A incorporadora Helbor, por exemplo, tem mais de dez projetos com entrega prevista para 2023, a maioria de alto padrão na capital paulista. A companhia fundada por Henrique Borenstein dará prioridade às vendas de estoque dos edifícios em fase de conclusão em relação ao lançamento de produtos.
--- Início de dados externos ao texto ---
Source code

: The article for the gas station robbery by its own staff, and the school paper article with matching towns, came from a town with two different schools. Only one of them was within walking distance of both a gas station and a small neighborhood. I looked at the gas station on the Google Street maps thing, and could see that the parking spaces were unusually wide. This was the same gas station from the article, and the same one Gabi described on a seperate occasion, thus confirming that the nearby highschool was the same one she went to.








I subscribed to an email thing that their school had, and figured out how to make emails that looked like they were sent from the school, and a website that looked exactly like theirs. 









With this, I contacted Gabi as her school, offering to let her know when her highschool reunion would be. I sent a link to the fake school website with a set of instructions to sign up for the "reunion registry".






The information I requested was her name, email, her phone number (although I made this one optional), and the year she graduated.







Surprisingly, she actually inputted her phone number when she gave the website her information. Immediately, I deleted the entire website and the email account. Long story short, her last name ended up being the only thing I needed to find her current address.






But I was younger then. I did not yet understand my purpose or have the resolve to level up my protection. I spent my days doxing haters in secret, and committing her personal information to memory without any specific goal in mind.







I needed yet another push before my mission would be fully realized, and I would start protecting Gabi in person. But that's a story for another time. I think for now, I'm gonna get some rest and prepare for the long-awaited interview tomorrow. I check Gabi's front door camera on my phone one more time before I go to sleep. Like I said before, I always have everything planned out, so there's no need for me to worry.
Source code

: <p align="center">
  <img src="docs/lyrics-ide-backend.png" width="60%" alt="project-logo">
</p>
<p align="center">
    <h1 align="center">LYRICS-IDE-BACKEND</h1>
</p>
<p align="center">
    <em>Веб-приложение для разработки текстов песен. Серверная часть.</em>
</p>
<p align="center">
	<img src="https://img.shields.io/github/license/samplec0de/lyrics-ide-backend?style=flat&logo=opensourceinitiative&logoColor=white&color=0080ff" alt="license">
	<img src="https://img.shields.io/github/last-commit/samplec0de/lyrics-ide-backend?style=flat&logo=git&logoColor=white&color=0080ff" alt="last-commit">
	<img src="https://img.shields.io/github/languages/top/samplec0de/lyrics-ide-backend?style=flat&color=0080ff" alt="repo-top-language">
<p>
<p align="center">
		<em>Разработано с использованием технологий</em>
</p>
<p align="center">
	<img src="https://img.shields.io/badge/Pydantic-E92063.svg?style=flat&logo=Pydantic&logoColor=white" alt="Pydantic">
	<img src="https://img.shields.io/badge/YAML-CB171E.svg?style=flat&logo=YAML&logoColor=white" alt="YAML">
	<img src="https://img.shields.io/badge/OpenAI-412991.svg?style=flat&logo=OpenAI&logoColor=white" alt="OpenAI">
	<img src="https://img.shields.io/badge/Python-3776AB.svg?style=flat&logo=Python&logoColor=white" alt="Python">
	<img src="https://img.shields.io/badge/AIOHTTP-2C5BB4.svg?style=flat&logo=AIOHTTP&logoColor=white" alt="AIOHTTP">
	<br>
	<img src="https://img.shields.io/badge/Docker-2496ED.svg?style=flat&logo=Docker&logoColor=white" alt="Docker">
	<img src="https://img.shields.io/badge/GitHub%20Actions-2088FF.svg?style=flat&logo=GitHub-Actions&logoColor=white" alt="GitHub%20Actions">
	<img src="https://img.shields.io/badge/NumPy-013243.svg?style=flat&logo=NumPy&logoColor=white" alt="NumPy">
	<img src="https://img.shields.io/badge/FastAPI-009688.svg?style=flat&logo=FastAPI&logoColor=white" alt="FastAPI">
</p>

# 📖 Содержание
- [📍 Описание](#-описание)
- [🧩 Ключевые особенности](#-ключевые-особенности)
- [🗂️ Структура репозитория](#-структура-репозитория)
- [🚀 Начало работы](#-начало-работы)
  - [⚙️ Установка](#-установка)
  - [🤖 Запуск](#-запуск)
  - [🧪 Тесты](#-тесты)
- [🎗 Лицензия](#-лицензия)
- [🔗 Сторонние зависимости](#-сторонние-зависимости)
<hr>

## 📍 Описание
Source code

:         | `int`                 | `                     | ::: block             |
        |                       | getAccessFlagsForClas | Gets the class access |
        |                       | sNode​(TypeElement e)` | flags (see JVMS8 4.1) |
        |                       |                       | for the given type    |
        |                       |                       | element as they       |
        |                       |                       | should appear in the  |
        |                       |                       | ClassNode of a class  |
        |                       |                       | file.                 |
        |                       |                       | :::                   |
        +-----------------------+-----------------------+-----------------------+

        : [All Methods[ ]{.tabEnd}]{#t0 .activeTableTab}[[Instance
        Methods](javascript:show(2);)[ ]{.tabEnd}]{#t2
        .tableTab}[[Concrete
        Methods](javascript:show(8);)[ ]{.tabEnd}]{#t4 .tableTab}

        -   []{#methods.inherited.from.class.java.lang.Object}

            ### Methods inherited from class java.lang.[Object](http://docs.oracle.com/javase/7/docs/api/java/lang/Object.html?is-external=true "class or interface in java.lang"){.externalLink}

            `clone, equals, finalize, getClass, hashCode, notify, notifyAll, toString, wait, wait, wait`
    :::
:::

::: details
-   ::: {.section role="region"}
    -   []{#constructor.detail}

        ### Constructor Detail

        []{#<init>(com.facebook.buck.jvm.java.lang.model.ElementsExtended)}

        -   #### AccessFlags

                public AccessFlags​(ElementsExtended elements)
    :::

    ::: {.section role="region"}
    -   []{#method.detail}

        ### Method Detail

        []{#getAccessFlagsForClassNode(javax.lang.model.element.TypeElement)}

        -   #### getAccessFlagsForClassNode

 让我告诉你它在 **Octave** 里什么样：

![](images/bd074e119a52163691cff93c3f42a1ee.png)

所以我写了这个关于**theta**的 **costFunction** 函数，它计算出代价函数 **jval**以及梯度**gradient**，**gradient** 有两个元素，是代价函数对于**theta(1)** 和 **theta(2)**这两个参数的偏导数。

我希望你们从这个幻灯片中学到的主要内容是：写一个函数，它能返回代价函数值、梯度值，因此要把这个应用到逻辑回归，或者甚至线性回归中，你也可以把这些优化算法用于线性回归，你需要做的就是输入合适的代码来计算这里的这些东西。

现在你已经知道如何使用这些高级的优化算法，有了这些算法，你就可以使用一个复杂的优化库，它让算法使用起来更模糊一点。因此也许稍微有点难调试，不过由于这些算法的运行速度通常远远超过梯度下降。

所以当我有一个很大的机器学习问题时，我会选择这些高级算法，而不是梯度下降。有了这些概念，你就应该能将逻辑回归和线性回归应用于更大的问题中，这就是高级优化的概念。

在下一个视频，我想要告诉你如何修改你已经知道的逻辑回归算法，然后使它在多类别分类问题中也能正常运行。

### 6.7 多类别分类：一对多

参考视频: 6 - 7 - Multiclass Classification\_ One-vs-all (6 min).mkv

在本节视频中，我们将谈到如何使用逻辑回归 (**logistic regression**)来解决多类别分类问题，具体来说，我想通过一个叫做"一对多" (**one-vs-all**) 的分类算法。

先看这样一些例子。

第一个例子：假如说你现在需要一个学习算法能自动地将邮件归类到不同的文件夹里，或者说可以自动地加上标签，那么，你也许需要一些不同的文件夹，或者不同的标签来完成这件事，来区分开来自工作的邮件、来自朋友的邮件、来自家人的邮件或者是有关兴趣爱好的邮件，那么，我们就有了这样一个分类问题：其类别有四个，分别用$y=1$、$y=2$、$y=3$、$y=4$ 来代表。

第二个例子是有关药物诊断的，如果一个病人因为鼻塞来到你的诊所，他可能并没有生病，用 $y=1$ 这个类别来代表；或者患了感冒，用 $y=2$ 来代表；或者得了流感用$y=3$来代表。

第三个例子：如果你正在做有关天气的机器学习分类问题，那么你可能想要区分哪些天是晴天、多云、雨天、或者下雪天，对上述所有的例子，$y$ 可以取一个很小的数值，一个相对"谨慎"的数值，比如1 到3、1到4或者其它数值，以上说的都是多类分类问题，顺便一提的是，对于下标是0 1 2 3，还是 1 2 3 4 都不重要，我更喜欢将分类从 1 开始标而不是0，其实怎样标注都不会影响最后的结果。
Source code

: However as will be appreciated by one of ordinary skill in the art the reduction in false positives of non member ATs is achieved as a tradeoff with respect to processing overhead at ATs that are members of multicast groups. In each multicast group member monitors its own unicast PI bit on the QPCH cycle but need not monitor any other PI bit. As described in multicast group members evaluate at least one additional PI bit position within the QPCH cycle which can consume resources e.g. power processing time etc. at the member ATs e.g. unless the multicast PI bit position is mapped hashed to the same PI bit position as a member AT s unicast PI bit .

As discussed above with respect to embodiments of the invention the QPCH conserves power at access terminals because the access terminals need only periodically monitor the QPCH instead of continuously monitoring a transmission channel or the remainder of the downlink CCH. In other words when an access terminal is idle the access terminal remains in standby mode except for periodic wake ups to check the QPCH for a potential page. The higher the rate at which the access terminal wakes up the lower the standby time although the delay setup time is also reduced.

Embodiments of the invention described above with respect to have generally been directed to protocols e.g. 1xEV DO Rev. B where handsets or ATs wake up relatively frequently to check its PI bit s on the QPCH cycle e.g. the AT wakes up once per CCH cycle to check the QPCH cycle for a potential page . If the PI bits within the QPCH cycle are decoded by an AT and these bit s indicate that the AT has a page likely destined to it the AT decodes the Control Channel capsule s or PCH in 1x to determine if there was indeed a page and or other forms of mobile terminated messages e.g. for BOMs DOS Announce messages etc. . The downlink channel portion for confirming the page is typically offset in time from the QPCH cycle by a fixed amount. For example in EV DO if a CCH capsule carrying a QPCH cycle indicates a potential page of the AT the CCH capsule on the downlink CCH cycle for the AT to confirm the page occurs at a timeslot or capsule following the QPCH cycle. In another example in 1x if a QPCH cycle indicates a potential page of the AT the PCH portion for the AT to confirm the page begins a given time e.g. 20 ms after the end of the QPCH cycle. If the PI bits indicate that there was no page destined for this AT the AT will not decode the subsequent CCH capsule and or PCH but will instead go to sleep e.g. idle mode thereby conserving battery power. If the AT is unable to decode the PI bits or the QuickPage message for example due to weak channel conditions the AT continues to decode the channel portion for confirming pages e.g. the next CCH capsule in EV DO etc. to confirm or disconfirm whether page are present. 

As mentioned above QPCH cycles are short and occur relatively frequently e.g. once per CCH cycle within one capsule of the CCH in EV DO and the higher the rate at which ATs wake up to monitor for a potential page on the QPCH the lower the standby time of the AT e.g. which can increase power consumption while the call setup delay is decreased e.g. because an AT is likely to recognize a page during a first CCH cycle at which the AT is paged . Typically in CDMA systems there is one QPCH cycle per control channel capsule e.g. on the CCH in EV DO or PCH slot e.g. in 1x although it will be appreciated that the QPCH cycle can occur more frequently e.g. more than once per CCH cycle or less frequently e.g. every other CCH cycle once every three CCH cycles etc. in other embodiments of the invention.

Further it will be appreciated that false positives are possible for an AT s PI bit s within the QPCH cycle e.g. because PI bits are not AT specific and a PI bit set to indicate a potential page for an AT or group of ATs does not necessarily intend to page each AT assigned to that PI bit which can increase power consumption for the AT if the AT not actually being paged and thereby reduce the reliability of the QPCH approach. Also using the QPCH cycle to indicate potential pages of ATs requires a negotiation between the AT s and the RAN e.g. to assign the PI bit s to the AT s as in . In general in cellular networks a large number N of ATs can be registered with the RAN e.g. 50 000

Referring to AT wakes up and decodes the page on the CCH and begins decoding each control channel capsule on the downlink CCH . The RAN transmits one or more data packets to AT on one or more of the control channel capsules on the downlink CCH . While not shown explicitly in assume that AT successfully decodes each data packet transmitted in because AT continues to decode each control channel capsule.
As iniciativas incluirão repasse dos recebíveis dos clientes para o Bradesco com juros menores e aumento da fatia financiada, segundo o diretor de vendas da Helbor, Marcelo Bonanata.
“Os clientes percebem que o estoque tem valor mais vantajoso do que os lançamentos”, afirma o CEO da Mitre, Fabrício Mitre. Não se espera aumento relevante nos preços de imóveis, neste ano, mas as unidades a serem apresentadas e em construção serão reajustadas pela inflação. Em 2022, o Índice Nacional de Custo da Construção (INCC-M) – usado para reajustar as parcelas pagas pelos compradores até as chaves – subiu 9,4%.
Como existe o risco de a Selic ainda ter alguma elevação antes de voltar a cair, a compra de um imóvel pronto novo ou usado, neste momento, pode assegurar uma taxa melhor do que a dos próximos meses, caso seja necessário um novo aumento para controlar a inflação. Os juros do crédito imobiliário não são indexados pela Selic, mas a taxa básica funciona como um parâmetro para a cobrança do custo de financiamento pelos bancos.